Pierre de la Rue: Plorer, gemir, crier

bl-petrus-alamire
British Library Manuscript (1513-1525)

Pierre de la Rue (c. 1452-1518) was a Franco-Flemish composer remembered primarily for his sacred music. Plorer, gemir, crier is a lamentation that takes part of its text from the Requiem Mass and combines it with a French text.

Scholars presume the work was written as a lamentation on the death in 1497 of the renowned composer Johannes Ockeghem. Ockeghem influenced many of his contemporaries and was obviously held in high regard.
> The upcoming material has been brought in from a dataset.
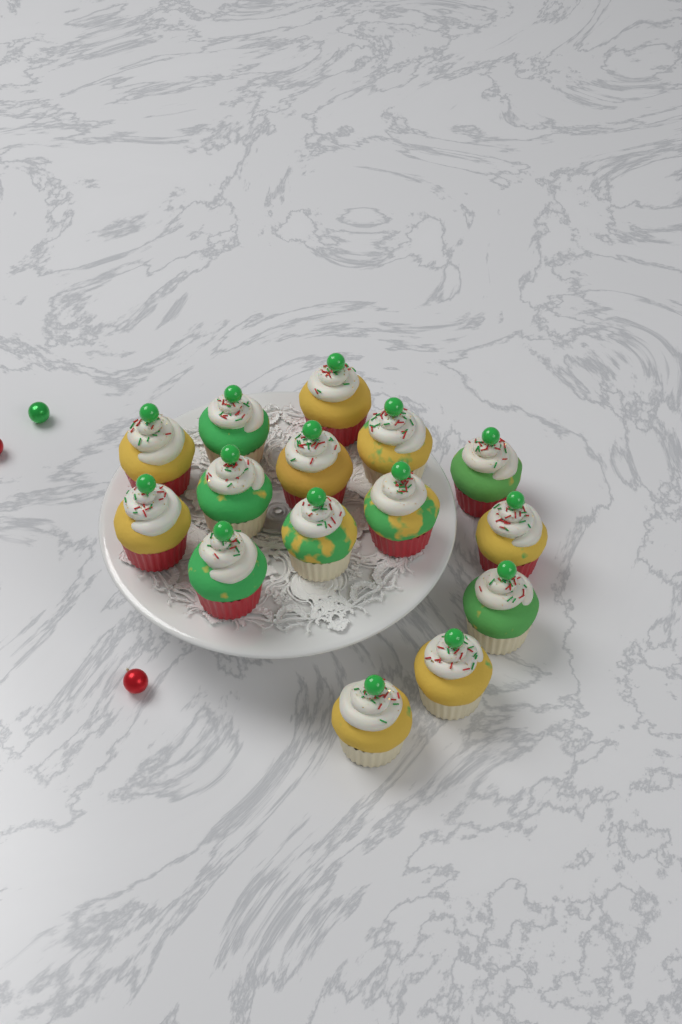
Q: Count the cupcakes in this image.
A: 15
Music history students invariably encounter Josquin des Prez’s motet La déploration de la mort de Johannes Ockeghem, and today’s work falls in the same category.

In notes for a concert of lamentations by the vocal ensemble Vox, Honey Meconi writes:

In the last half of the fifteenth century, musicians began to treat texts of mourning in ways they had never done before.  Laments had previously been sung as a single line only, but composers began to set these texts polyphonically.  Three, four, or even more voice parts evolved to generate a rich, full sound.  Contemporary writers tell us, too, of an expected association between sorrowful words and deep ranges, and composers obliged by exploring depths never before attempted in written music.  And they were evidently inspired by the moving sentiments of the words, for many of these works are among the most beautiful of all pieces from the Renaissance.

I used to discover many specialized ensembles back when you had to buy records and take them home. But the online world brings me into contact with many more. Quire Cleveland is a professional ensemble with quite a few performances available online. Its another example of how you can now find numerous outstanding groups and performances with just a little searching.